File photo dated 06/05/16 of a Labour rosette worn, as the party has lost nearly 26,000 members since last summer, according to leaked data. PRESS ASSOCIATION Photo. Issue date: Friday March 3, 2017. The apparent shedding of card-carrying supporters has led one former chairman of the Parliamentary Labour Party (PLP) to warn the "tide is turning". See PA story POLITICS Labour. Photo credit should read: Daniel Leal-Olivas/PA Wire
A Labour report concluded that a lack of vetting for people entering public office was ‘clearly unsatisfactory’ © Daniel Leal-Olivas/PA

An internal call for candidates to undergo criminal records checks was made in the Labour party, just nine months before an MP accused of domestic abuse was elected into parliament.

If an enhanced Disclosure and Barring Service (DBS) check had been requested before the MP stood last year, it should have flagged any police involvement in the case — as well as any child protection issues.

A review of Labour’s disciplinary and complaints procedures, commissioned by a local group and obtained by the Financial Times, urged the national Labour party to lobby for mandatory DBS checks in October 2016.

The report was commissioned after numerous concerns surrounding sexual harassment and allegations of domestic abuse against councillors in the local group.

Parties are facing increasing scrutiny over their safeguarding procedures, following allegations against MPs in the wake of the #MeToo movement.

Political candidates are not required to have a standard or enhanced DBS criminal record check and there would need to be a change in legislation for it to become mandatory.

The Labour report concluded that the “unavailability of DBS checks” for people entering public office was “clearly unsatisfactory” because elected representatives were “likely to come into contact with vulnerable people”.

Record set —

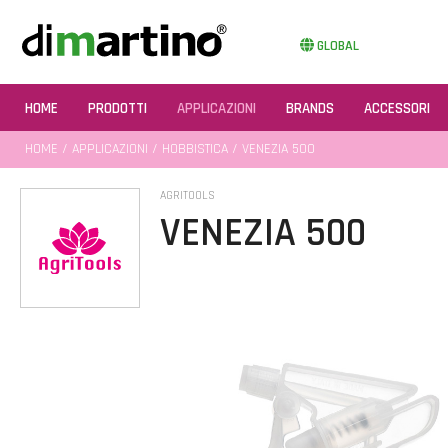
GLOBAL
HOME
PRODOTTI
APPLICAZIONI
BRANDS
ACCESSORI
HOME
/
APPLICAZIONI
/
HOBBISTICA
/ VENEZIA 500
AGRITOOLS
VENEZIA 500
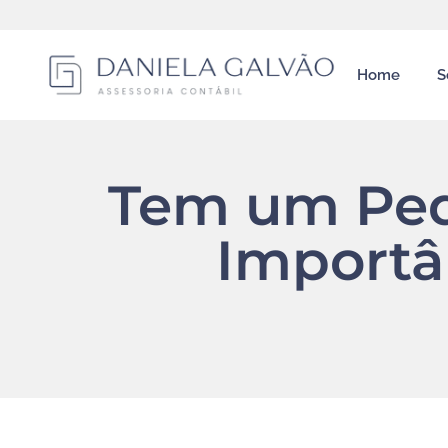
Home
S
Tem um Peq
Importâ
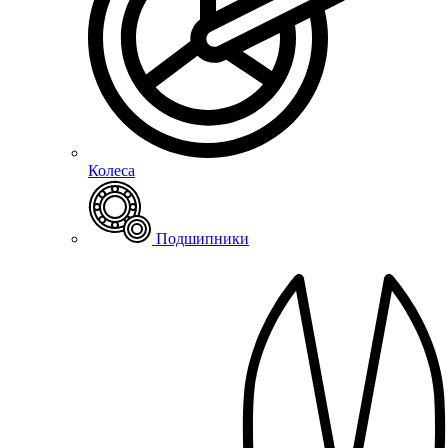
Колеса
Подшипники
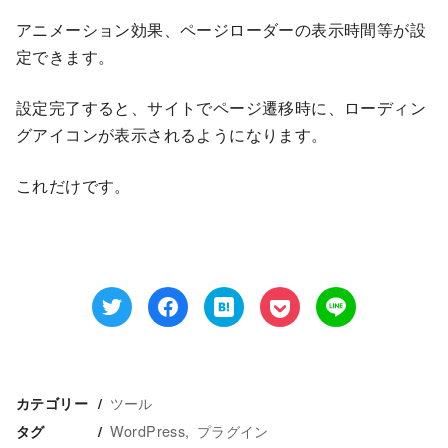
アニメーション効果、ページローダーの表示時間等が設
定できます。
設定完了すると、サイトでページ遷移時に、ローディン
グアイコンが表示されるようになります。
これだけです。
ツール
カテゴリー
WordPress
プラグイン
タグ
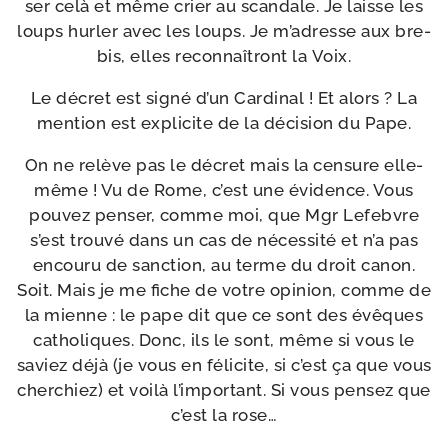
ser celà et même crier au scan­dale. Je laisse les
loups hur­ler avec les loups. Je m’a­dresse aux bre­
bis, elles recon­naî­tront la Voix.
Le décret est signé d’un Cardinal ! Et alors ? La
men­tion est expli­cite de la déci­sion du Pape.
On ne relève pas le décret mais la cen­sure elle-​
même ! Vu de Rome, c’est une évi­dence. Vous
pou­vez pen­ser, comme moi, que Mgr Lefebvre
s’est trou­vé dans un cas de néces­si­té et n’a pas
encou­ru de sanc­tion, au terme du droit canon.
Soit. Mais je me fiche de votre opi­nion, comme de
la mienne : le pape dit que ce sont des évêques
catho­liques. Donc, ils le sont, même si vous le
saviez déjà (je vous en féli­cite, si c’est ça que vous
cher­chiez) et voi­là l’im­por­tant. Si vous pen­sez que
c’est la rose…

Action item —
In the article on Labour's criminal records checks, substitute "police contact" for "police involvement" and give the passage between "If an enhanced" and "child protection issues.", inclusive. The rows were drawn from a separate source.

Completed exercise —
If an enhanced Disclosure and Barring Service (DBS) check had been requested before the MP stood last year, it should have flagged any police contact in the case — as well as any child protection issues.